- Texto proporcionado
• • • • •
Es esta una época de regresiones y hartazgos, en la que se disuelven incluso los pequeños relatos que quedaban de la vieja modernidad. Una reconfiguración geopolítica sin precedentes impide aventurar el devenir del mundo. La gran pregunta que surge, en medio de tanta incertidumbre, tiene que ver entonces con el amor, en cuanto concepto cultural, fuerza estructuradora de vínculos y código de comunicación y confianza. Quizá por esa conciencia de nuestro tiempo Anora (2024), película escrita y dirigida por Sean Baker, ha logrado la aclamación y cinco premios Óscar.

La premisa: el hijo de 21 años de un oligarca ruso contrata a una bailarina erótica de Brooklyn para servicios sexuales y, ante la realidad de la química, le propone contraer matrimonio a fin de alcanzar él un estatus migratorio que le permitiera seguir en Estados Unidos, despilfarrando el dinero de su padre. Por supuesto, la manera de plantear esta estrategia es otra. Es el amor, con sus mitologías, como lo evocaría Borges. El lugar común funciona: un príncipe azul, que encarna la idea de abundancia y opulencia, salva a la mujer sin suerte, precaria, sola, proletaria, hija de una familia disfuncional que ha debido vender su cuerpo para sobrevivir. Un cuento de hadas, del que Ani o Anora no tarda en despertarse.
• • • • •
- Material mostrado
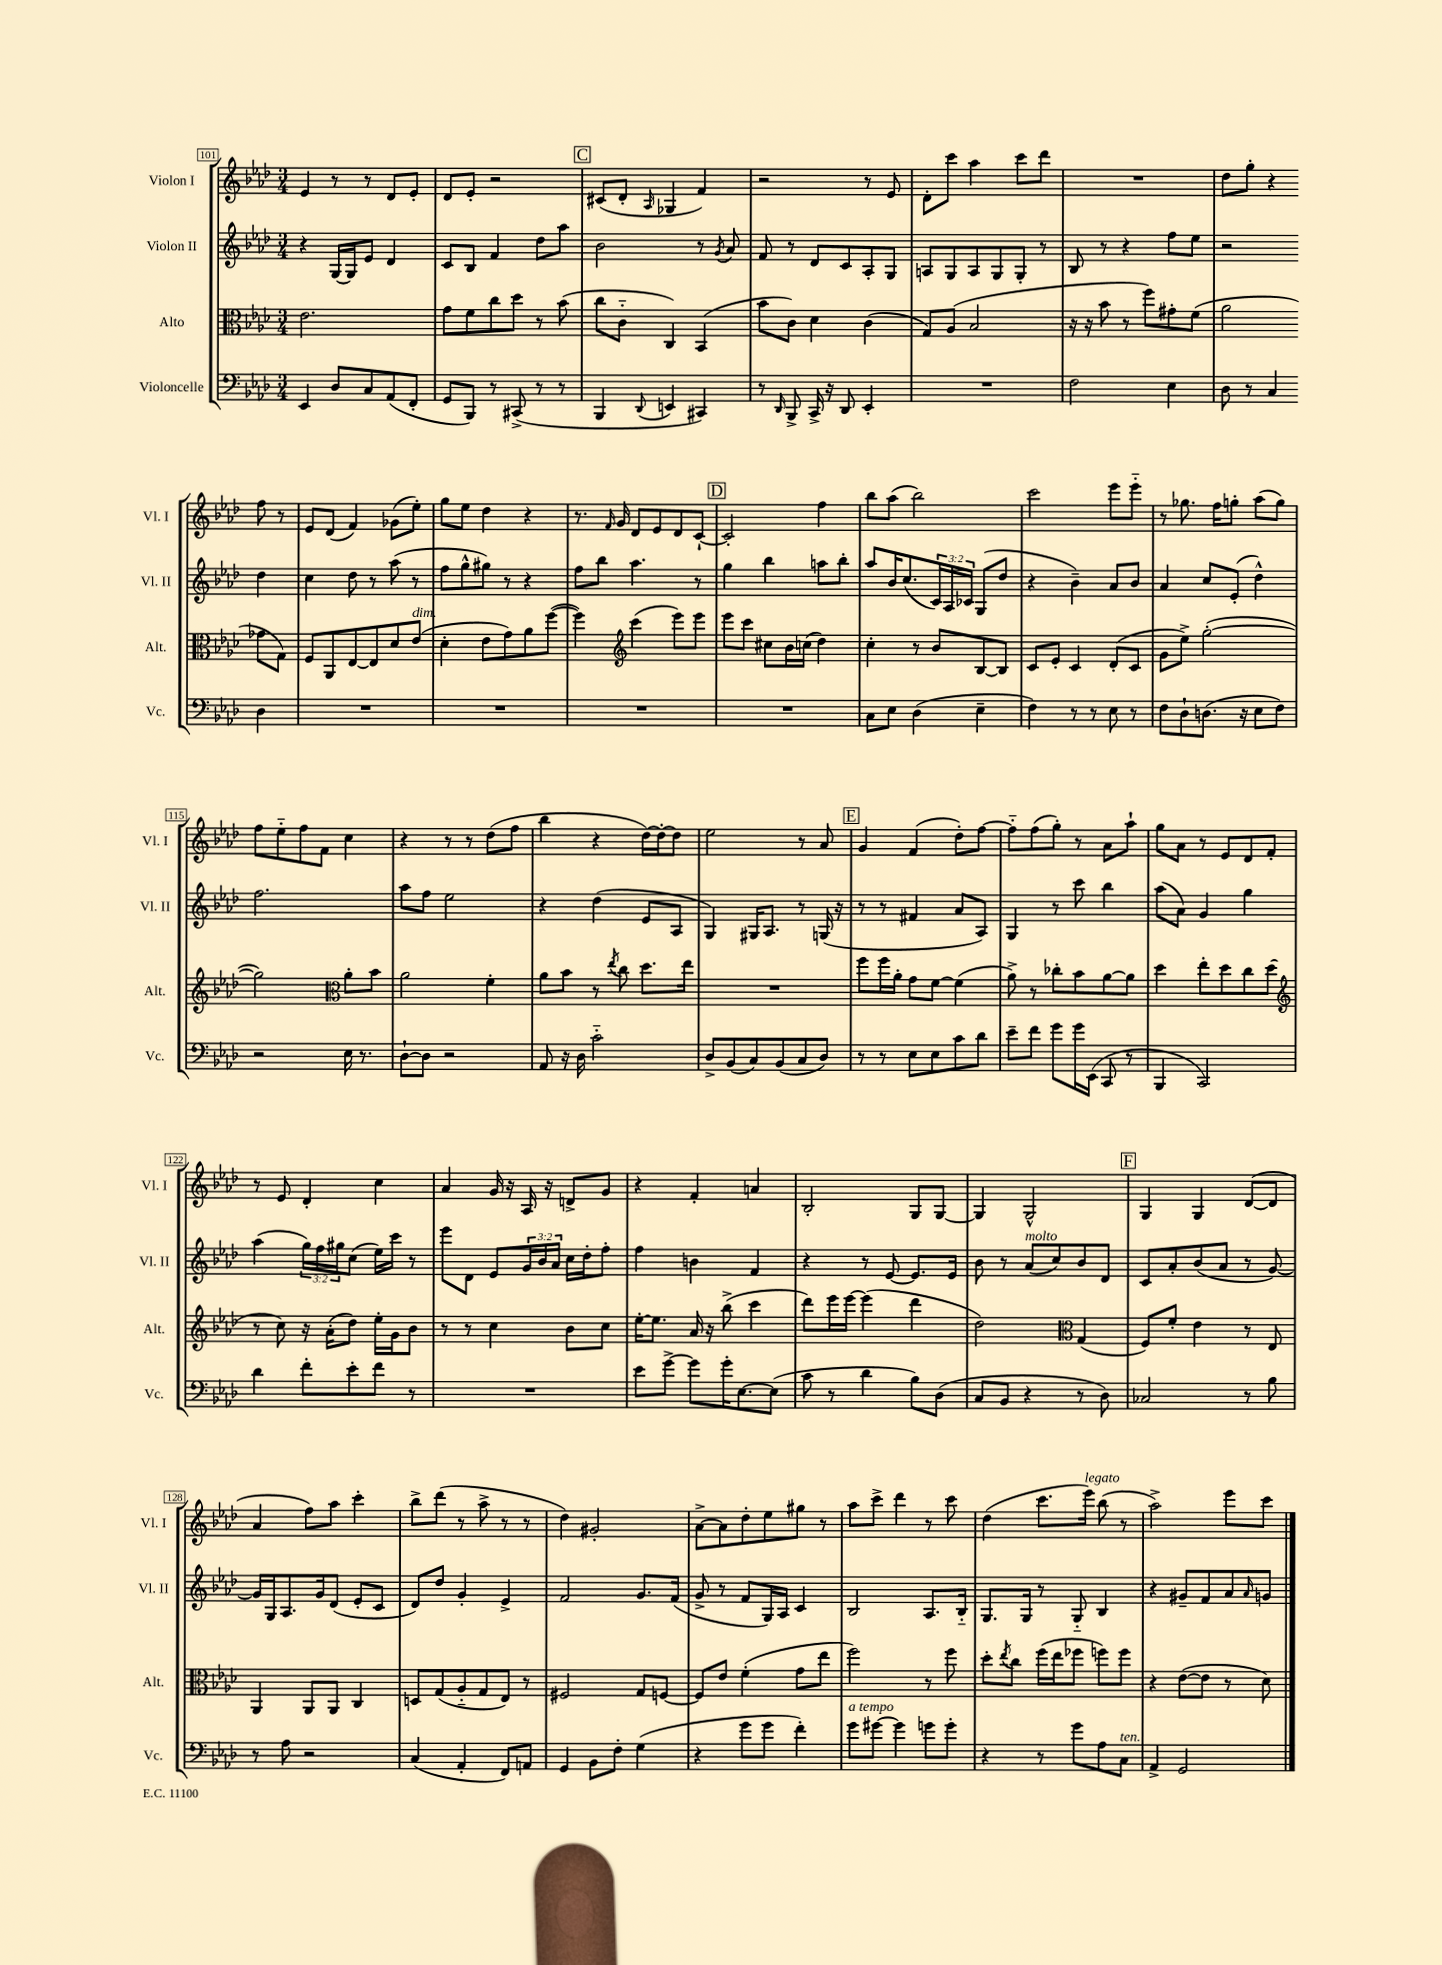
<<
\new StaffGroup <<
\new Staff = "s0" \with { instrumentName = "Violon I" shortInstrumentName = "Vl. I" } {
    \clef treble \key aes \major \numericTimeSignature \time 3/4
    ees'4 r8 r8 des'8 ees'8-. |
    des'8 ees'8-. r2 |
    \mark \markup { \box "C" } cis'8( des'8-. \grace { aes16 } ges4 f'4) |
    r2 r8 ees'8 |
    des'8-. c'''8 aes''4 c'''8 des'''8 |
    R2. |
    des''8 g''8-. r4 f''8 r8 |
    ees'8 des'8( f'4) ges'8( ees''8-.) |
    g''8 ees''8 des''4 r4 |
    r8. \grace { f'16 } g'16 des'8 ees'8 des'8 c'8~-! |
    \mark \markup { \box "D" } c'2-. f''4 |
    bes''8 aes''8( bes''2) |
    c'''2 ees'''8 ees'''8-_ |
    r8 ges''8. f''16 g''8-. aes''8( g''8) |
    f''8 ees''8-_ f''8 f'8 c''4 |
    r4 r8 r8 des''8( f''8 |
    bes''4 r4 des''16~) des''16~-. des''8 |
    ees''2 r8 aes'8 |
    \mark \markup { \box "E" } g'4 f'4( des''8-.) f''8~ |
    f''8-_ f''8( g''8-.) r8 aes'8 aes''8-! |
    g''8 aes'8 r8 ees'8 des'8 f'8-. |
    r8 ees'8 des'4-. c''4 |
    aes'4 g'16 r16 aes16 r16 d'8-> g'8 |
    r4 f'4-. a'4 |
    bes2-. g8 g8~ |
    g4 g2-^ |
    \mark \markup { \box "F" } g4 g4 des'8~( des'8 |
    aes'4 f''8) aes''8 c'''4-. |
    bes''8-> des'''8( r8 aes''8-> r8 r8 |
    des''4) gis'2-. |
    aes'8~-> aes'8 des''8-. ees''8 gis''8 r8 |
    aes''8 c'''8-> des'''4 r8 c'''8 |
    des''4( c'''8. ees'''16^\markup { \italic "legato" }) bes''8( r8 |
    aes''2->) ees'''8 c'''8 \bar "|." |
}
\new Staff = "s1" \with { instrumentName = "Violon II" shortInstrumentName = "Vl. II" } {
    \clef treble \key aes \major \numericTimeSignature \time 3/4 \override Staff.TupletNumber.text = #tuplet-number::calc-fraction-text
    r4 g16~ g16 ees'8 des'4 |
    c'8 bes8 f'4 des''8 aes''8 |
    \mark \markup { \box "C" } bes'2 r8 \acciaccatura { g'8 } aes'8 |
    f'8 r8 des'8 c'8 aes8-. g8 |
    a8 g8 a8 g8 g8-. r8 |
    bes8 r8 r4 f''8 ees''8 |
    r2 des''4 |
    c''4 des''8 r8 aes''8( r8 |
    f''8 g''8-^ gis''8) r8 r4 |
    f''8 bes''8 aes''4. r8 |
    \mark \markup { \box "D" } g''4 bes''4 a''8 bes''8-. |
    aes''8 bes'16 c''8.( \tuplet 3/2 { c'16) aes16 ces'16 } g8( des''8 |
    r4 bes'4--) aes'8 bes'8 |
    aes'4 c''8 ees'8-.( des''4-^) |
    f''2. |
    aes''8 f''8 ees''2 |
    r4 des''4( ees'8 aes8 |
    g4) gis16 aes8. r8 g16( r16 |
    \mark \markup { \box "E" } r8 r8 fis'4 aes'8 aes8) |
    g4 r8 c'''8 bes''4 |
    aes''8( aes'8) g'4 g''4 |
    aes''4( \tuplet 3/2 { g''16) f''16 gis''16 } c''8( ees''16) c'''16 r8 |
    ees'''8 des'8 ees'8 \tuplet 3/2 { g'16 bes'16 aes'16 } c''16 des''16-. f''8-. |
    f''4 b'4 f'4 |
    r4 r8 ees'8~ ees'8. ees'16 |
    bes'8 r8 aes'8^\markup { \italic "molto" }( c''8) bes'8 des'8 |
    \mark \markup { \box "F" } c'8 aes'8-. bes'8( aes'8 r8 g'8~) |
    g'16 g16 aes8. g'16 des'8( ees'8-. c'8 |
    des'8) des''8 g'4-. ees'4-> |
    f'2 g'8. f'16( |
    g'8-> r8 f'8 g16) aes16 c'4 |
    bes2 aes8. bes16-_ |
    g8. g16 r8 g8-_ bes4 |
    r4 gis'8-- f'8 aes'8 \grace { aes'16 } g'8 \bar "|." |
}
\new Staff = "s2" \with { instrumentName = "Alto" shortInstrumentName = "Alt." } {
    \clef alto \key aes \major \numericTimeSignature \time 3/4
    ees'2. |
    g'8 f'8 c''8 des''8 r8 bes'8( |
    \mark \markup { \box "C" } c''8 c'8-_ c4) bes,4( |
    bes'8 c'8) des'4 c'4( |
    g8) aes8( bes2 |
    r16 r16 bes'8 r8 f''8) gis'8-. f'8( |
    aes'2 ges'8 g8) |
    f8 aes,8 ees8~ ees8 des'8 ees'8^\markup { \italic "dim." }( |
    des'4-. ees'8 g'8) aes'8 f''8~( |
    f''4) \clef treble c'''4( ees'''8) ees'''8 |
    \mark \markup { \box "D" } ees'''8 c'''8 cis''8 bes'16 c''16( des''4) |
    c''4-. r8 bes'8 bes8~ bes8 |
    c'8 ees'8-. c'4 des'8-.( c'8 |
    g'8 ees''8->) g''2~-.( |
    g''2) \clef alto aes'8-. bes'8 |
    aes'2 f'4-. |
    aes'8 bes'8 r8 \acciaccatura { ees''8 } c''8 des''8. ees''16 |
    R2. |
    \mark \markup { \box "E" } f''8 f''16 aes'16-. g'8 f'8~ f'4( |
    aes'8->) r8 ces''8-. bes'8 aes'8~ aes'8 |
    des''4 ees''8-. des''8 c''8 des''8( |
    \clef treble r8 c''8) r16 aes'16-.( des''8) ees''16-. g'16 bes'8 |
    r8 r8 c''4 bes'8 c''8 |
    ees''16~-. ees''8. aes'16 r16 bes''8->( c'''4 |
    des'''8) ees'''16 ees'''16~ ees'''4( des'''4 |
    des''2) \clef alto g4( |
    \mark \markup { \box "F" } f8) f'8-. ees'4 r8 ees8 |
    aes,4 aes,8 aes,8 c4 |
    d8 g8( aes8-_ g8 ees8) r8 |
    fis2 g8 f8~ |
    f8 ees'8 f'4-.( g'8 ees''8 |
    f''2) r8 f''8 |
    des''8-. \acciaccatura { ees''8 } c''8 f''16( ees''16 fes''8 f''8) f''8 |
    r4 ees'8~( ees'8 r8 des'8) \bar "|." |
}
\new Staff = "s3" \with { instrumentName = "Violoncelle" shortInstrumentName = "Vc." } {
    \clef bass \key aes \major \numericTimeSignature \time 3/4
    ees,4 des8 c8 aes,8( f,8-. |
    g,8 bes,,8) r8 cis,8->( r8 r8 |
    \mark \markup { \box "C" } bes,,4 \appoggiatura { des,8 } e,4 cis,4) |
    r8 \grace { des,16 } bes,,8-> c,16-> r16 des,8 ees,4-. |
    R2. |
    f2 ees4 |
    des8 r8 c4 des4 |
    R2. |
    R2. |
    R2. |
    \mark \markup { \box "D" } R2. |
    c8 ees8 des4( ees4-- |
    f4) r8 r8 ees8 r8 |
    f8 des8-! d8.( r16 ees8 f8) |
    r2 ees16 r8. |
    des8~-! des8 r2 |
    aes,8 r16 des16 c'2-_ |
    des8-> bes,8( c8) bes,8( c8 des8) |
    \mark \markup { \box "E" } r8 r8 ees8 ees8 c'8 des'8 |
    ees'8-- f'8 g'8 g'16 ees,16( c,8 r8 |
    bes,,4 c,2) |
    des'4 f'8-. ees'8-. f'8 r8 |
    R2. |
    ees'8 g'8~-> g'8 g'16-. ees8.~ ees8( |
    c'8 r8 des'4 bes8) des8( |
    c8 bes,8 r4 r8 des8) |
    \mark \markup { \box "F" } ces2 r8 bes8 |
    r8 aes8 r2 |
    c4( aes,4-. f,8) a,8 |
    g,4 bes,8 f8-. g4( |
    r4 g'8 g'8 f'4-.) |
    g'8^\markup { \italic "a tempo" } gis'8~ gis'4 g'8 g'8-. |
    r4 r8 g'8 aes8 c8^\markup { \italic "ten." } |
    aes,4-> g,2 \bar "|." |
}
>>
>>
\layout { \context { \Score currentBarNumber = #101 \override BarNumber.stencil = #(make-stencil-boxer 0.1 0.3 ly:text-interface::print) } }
• • • • •
- Objetivos
[1] Copia el pasaje del texto sobre Anora que va de "La premisa: el" a "tarda en despertarse.", renombrando "Brooklyn" como "Queens".
[2] Indica si cada afirmación concuerda con el texto sobre Anora y cita las palabras que lo deciden: (a) la película obtuvo cinco premios Óscar; (b) el hijo del oligarca tiene 25 años; (c) el matrimonio le serviría a él para conseguir un estatus migratorio.
[3] Retoma el texto sobre Anora a partir de su última oración.
El material no guarda relación con el texto sobre Anora.

- Las respuestas
[1]
La premisa: el hijo de 21 años de un oligarca ruso contrata a una bailarina erótica de Queens para servicios sexuales y, ante la realidad de la química, le propone contraer matrimonio a fin de alcanzar él un estatus migratorio que le permitiera seguir en Estados Unidos, despilfarrando el dinero de su padre. Por supuesto, la manera de plantear esta estrategia es otra. Es el amor, con sus mitologías, como lo evocaría Borges. El lugar común funciona: un príncipe azul, que encarna la idea de abundancia y opulencia, salva a la mujer sin suerte, precaria, sola, proletaria, hija de una familia disfuncional que ha debido vender su cuerpo para sobrevivir. Un cuento de hadas, del que Ani o Anora no tarda en despertarse.

[2]
(a) Sí: "ha logrado la aclamación y cinco premios Óscar".
(b) No: "el hijo de 21 años de un oligarca ruso".
(c) Sí: "a fin de alcanzar él un estatus migratorio que le permitiera seguir en Estados Unidos".

[3]
La película, por cierto, alude a las formas de aproximarnos a la idea del amor en el marco de esta sociedad (mundial y local) del cansancio, que vuelve casi a ciegas a reproducir la hacendataria estructura de castas, aquella que imperaba antes que las luchas por los derechos. Los hijos de las élites no se casan ni hacen su vida con mujeres de las clases populares, solo juegan con ellas. Las utilizan como sus costosas prendas de vestir y luego las botan. Y no se disculpan, pues no tiene valor alguno la falsa ilusión o el tiempo perdido de la masa obrera. Si algo nos deja en claro la película es que las élites no se disculpan, nunca.

Y no solo que los conceptos modernos, como la dignidad de los seres humanos y el mismo Estado de derecho, pasan por una época de mala prensa, sino que en la práctica no existen cuando se contraponen al poder de las oligarquías. Anora quisiera que la justicia la proteja, tras el engaño y la presión para anular el matrimonio, en el que ella sí creyó, pero no puede. No tiene posibilidad de enfrentarse al poder del dinero. Debe aceptar una leve compensación económica y desaparecer. Y tal como va la psicología social de nuestros tiempos, dirán que la culpa es de ella por arribista y aspirar a algo que no le corresponde ni que merece. La sociedad de castas en su apogeo.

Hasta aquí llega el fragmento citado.